● **Instruction**
Retype the items below exactly, beginning with their first line and continuing through the line that contains "Identify the document", with both of those lines included.

======

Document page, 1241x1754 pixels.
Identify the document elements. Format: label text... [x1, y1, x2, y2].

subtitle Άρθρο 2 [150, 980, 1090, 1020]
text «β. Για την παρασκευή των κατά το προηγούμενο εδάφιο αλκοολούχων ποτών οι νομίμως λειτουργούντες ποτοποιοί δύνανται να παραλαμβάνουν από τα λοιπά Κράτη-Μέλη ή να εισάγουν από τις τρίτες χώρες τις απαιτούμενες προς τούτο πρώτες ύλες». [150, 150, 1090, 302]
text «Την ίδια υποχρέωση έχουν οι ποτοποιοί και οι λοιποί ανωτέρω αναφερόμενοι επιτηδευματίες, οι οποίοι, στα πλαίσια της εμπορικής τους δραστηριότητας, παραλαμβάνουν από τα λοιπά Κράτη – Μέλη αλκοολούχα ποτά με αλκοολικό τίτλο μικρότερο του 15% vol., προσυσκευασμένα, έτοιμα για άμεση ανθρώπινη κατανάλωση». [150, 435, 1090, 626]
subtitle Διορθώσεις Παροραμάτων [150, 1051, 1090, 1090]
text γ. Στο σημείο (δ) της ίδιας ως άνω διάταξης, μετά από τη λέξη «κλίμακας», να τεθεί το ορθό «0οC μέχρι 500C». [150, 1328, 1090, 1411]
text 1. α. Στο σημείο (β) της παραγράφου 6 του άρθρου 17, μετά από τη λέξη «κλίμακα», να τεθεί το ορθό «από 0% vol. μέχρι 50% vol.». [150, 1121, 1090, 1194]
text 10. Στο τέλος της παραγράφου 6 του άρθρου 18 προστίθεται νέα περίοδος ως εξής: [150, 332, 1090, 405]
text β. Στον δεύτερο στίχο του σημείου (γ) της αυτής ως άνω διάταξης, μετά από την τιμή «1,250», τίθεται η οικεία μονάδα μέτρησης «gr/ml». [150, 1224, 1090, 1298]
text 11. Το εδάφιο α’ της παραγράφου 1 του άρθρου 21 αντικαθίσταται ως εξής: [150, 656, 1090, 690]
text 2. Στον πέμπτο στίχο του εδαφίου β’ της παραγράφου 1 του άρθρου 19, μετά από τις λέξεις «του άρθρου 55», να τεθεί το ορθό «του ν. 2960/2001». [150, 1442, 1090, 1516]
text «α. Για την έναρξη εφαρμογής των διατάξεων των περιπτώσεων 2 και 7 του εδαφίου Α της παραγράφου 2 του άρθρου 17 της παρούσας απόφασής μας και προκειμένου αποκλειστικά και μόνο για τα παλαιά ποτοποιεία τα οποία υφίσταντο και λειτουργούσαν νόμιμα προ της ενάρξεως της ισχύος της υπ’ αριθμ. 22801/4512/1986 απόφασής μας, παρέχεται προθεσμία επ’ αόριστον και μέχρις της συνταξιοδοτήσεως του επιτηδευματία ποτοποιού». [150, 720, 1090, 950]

======

● **Worked solution**
Document page, 1241x1754 pixels.
Identify the document elements. Format: label text... [x1, y1, x2, y2].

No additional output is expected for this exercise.